Wednesday, June 6, 2018

Data Architecture - Document Model Design

Relational modeling has drawbacks to design implementation and to access speed. One differentiator is our common language around column based design patterns. Codd's normal forms still provide some guidance for us when it comes to document model design principals. A fundamental design guideline is ease of access is sometimes aided by denormalization, but more often aided by atomicity.

Below assume a document attribute is the same as a column and that a row is synonymous with a document.

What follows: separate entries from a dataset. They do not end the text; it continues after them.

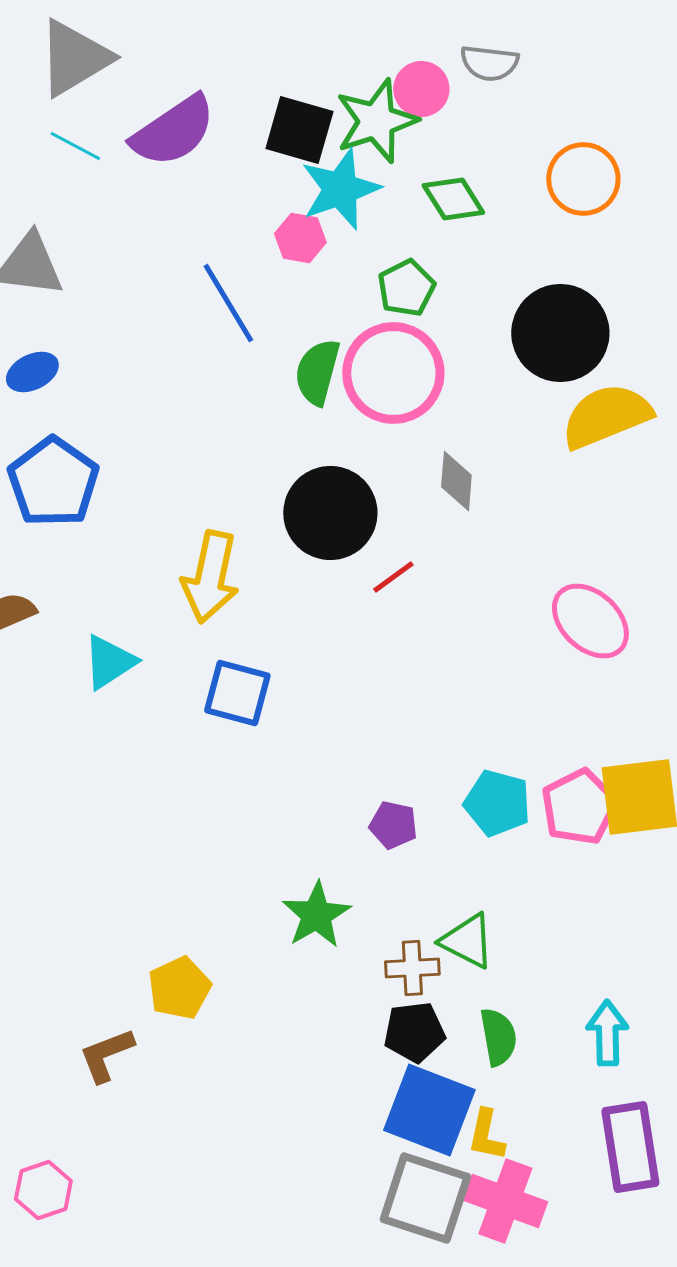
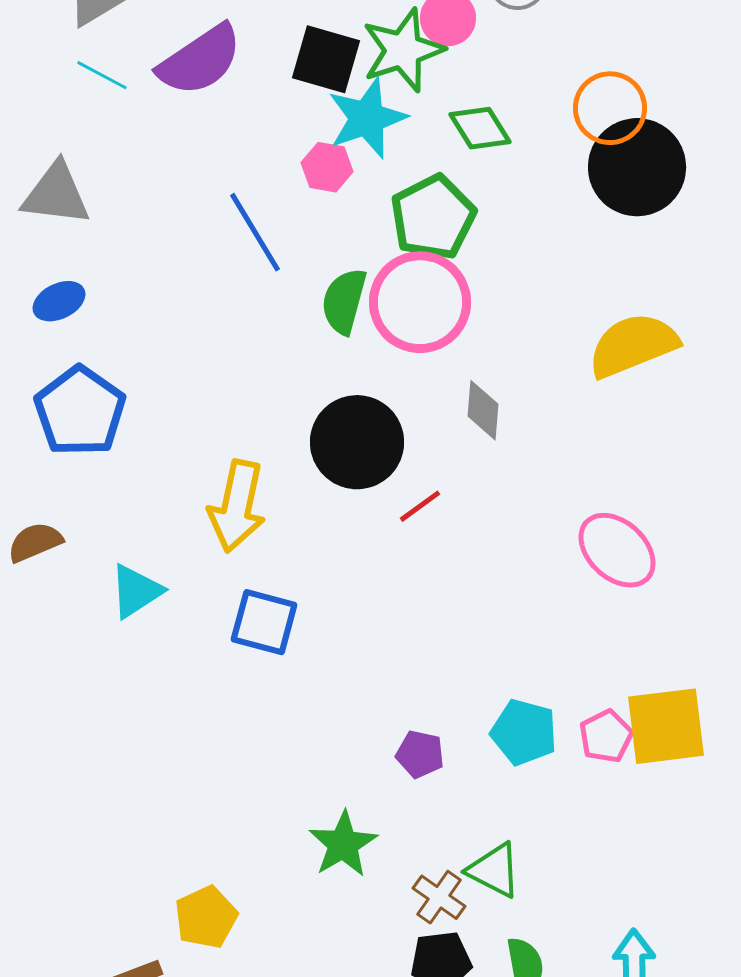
green pentagon: (406, 288) -> (433, 217), size x1.5
black circle: (560, 333) -> (637, 167), moved
pink pentagon: (579, 807) -> (606, 736), size x0.7
brown cross: (412, 968) -> (439, 897), turned 38

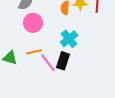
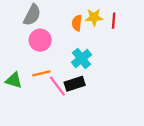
black rectangle: (63, 61) -> (75, 84), turned 54

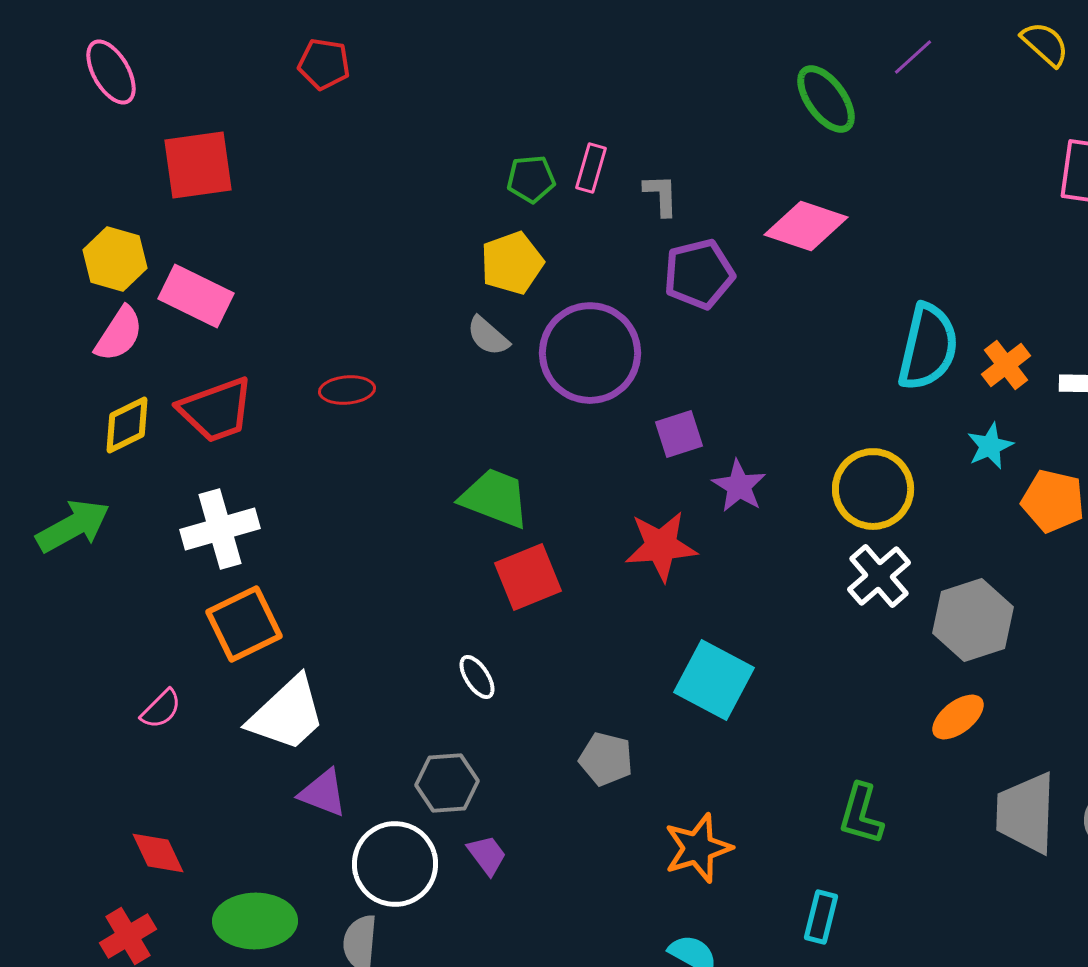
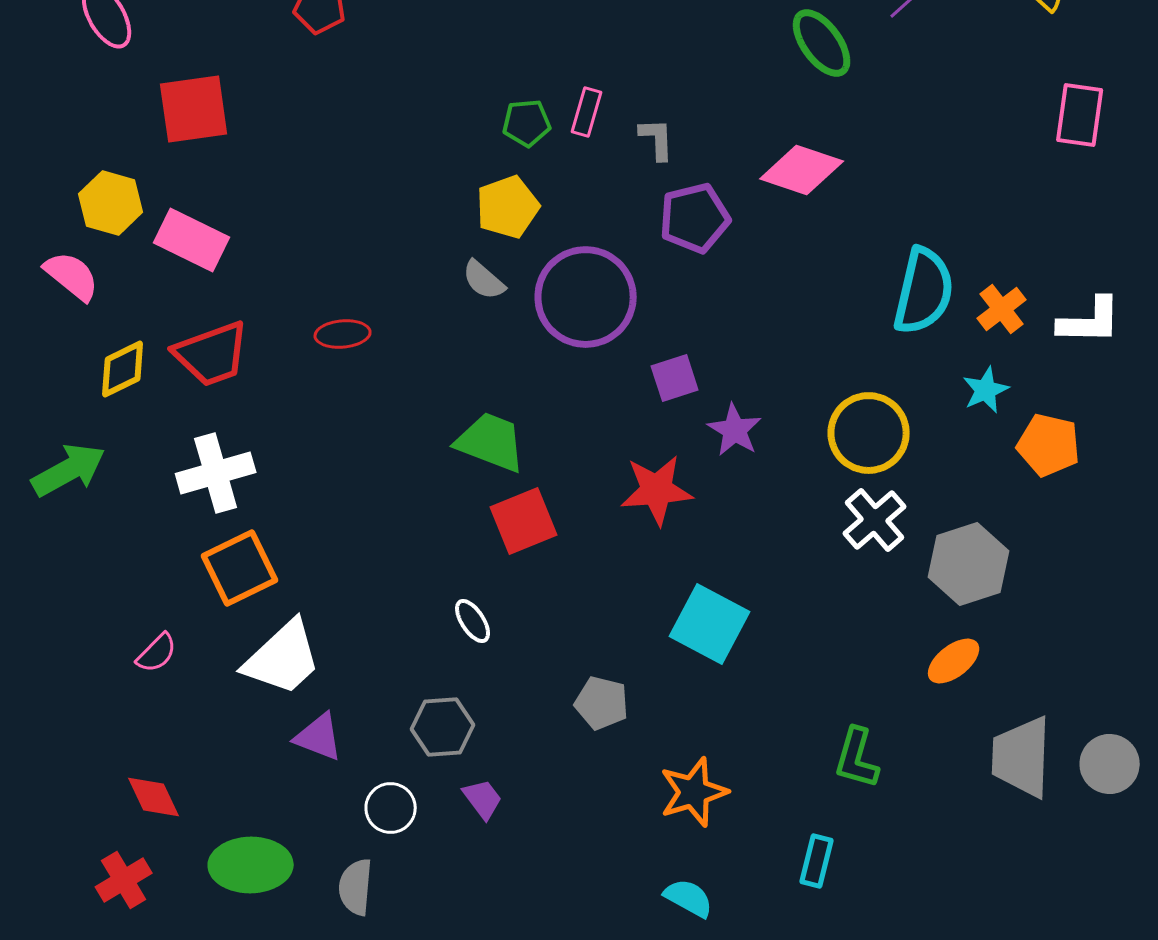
pink semicircle: (119, 334) -> (72, 276), moved, turned -84
white circle: (395, 864) -> (391, 808), size x0.6

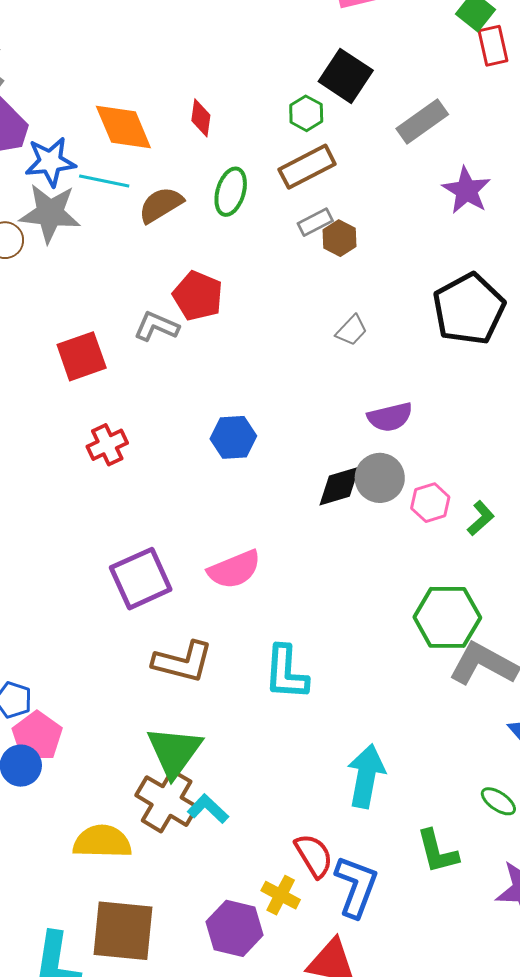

NOTE: This is consistent across most engines except PostgreSQL, which has some designs that externalize highly read JSONB document elements into individual columns in the same row as the document for old school indexing purposes pre-GIN indexing.

1NF

Each column (or attribute) has no more than one value, each row (or document) is unique.
Can identify a unique candidate key.

2NF

Each column (or attribute) has no more than one value, each row (or document) is unique.
Can identify a unique candidate key.
All attributes or columns are dependent on the candidate key.

3NF

Each column (or attribute) has no more than one value, each row (or document) is unique.
Can identify a unique candidate key.
All attributes or columns are dependent on the candidate key.
No document or row creates a transitive association
  • A -> B -> C where A !-> C  
  • Driver -> Car -> Wheel Count where Driver has no Wheels. 
In columns this is easy. If one property should have its own unique id in the table, it moves to a new table. This is much more complicated in a document model. Below are different ways to model this.The first three create transitive associations. I can select driver and wheels where id = 1 and it will return the transitive value “Bob has four wheels.” The fourth creates a child document, but embeds it. 
  1. {id: “1”, [“Bob”, “car”, 4]}
  2. {id: “1”, “driver”:”Bob”, “vehicle”: “car”, “wheels”: “4”}
  3. {id: “1”, [“driver”:”Bob”, “vehicle”: “car”, “wheels”: “4”]}
  4. {id: “1”, “driver”:”Bob”, “car”:{id: “1”, "type“: "wheels”, "count": 4}}
  5. {id: “1”, “driver”:”Bob”, “car”:[{id: “1”, "type“: "wheels”, "count": 4}, {id: “2”, "type“: "hubs”, "count": 4},{id: “3”, "type“: "lug nuts”, "count": 16}]}

    Examples four and five are different forms of the same child document embedding. This form of normalization is faster to access and has less data access code to write. Well, it is faster as long as the sub-document relationship is bounded in its many-ness (somewhere between 1:1 and 1:5).

    Areas of Concern in Embedding


    When the set of possible children can balloon out the size of the document beyond reasonable access speed, it no longer represents a well defined single entity. It defines an entity relationship, one that requires multiple entities to allow for atomicity. Large heterogeneous documents are really poorly designed entity relationships hiding in an elephant costume.

    Many to many relationships also require externalization of child documents. 

    Data with different volatility requirements (write, update, delete operations) should be considered for externalized sub documnet storage.